The stack should deallocate "camIn", "camOut" and "cammtds" once they go out of scope, so these cant be the issue. I looked at the code and found this line to be quite interesting:
// // EtCameraOutput *camOut = EiCameraOutput; //
In an effort to write a framework that would allow me to write faster code, I had written this preprocessor macro.
//
//
#define EiCameraOutput (EtCameraOutput*)malloc(sizeof(EtCameraOutput))
//
//
So I was allocating memory on the heap and I was not deallocating It. Once again, I seem to conspire against myself by trying to be a little too smart. Maybe using such shorthand macros is not such a good idea. I re-arranged the code to what is listed below and the memory usage dropped to 3 MB.
void EiProcessBucket(EtBucket bucket, Rgba *px) { extern EtWorld world; int x,y; float r,g,b; int j; Rgba *p; EtCameraOutput *camOut = EiCameraOutput; EtCameraMethods *cammtds = (EtCameraMethods*)world.cameras->mtds; for (int y = bucket.pos.y; y < bucket.pos.y + bucket.height; y++) { for (int x = bucket.pos.x; x < bucket.pos.x + bucket.width; x++) { EtCameraInput camIn; camIn.xres=world.film.xres; camIn.yres=world.film.yres; camIn.x = x; camIn.y=y; g = y / (float)camIn.yres; r = x / (float)camIn.xres; b = 1; ...... ...... } } free(camOut); }
Next, I uncomment the lower part of the loop, the part where the intersections are actually performed and vroom, memory usage again launched to 1.5 gigs! There is a very serious memory leak in this block of code. After a good amount of digging, I found that the code responsible for the memory leak was the intersectP method in the sphere shape. Inside this function, I am performing several operations to apply the transformation to the shape. Here is the code that handles the transformation
EtPoint pos = EiNodeGetPnt(node,"center");
EtMatrix m = EiNodeGetMtrx(node,"matrix");
EtMatrix mi;
EiMatrixInvert(&m,&mi);
// create a transform
EtTransform xf = EiTransform(m);
// create a trasform for the center
EtTransform xpoint = EiTranslate(pos);
// Multiply the object transform by the pos
EiTransformMult(&xf,&xpoint);
I commented lines of code one by one and I realized that the issue was in EiTransformMult. I opened the transform module and I found 2 variables that were dynamically allocated and where not being deallocated at all. Here is the old code
void EiTransformMult(EtTransform *aa, const EtTransform *bb) { EtMatrix *mat = malloc(sizeof(EtMatrix)); float *mm = (float*)mat; float m[16]; EtTransform *tmp=malloc(sizeof(EtTransform)); float *a = (float*)&aa->m; float *b = (float*)&bb->m; ...... memcpy(&tmp->m,&m,sizeof(float) * 16); EtMatrix mi; EiMatrixInvert(&tmp->m,&mi); memcpy(&tmp->mInv,&mi,sizeof(float)*16); memcpy(aa,tmp,sizeof(EtTransform)); }
First of all, one of the allocated pointers (*mat) is not even used anymore, so I deleted it. The other pointer, *tmp, is never deallocated. I added a free(tmp) at the end of the function and voila! The renderer memory usage now stays at a mere 3mbs per render and as a side effect, now using 8 threads greatly improves the render times. A scene that takes 71 seconds to render on 1 thread, takes about 20 seconds with 8 threads. Here is an image rendered with the latest version of Equinox.
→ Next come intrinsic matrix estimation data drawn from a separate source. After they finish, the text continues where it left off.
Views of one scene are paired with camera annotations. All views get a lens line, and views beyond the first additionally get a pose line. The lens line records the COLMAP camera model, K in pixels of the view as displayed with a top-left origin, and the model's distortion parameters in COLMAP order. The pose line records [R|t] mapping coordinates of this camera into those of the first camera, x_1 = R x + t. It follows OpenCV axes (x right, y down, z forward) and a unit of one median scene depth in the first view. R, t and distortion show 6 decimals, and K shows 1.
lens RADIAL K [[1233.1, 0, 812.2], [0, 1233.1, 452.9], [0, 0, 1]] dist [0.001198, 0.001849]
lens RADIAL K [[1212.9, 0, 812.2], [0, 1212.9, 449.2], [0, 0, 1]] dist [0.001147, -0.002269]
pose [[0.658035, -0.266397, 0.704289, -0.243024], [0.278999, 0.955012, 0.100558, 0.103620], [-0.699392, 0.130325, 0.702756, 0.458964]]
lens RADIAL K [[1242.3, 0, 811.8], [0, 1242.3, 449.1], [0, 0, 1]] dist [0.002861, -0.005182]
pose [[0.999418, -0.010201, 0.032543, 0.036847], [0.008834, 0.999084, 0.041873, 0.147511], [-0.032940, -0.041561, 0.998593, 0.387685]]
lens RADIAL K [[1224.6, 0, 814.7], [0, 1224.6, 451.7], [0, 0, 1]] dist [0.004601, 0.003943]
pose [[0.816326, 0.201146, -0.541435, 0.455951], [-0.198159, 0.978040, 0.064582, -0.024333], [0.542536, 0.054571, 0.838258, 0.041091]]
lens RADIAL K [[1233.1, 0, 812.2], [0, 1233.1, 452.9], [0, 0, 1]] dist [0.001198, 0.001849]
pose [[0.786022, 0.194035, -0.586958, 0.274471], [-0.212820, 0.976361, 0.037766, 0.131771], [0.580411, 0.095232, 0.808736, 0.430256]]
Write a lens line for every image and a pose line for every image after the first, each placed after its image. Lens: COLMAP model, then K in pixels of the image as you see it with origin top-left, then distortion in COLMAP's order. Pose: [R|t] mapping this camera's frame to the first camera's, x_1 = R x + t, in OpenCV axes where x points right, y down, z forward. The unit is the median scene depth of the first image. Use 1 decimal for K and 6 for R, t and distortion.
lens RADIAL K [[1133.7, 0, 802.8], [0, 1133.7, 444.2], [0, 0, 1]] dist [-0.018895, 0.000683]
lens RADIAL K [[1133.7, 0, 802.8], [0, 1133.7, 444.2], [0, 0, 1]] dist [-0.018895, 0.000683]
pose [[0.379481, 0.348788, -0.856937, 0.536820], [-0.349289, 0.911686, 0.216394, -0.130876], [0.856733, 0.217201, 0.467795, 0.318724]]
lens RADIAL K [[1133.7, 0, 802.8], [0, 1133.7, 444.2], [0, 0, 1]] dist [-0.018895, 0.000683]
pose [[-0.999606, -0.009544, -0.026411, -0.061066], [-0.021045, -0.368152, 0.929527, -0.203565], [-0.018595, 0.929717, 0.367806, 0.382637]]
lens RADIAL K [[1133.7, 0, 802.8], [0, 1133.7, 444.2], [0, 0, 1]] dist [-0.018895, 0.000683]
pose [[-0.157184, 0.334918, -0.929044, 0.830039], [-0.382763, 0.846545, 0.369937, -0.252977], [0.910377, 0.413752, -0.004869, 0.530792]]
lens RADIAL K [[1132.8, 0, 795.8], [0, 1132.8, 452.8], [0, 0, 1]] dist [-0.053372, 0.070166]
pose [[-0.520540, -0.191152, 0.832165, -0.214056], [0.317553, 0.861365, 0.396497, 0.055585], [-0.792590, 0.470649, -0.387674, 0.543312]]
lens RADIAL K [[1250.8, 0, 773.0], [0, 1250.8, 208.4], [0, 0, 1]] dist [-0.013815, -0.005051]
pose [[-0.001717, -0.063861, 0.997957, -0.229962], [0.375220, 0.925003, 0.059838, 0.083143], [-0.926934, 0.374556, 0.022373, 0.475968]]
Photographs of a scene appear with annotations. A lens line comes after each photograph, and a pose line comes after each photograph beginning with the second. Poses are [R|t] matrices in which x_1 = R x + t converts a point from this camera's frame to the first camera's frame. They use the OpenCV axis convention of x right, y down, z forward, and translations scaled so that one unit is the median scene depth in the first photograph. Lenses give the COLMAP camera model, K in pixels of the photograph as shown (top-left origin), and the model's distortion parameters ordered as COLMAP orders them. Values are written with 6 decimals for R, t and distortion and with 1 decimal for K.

So keep an eye open for those malloc()s while programming in C. Remember to always deallocate whatever you allocated or evil leprechauns will spawn and consume as much memory as the can get your hands on. Oh, and like a good friend told me once, don't try to be too smart or over complicate things with C. It is already super simple, which makes it super powerful.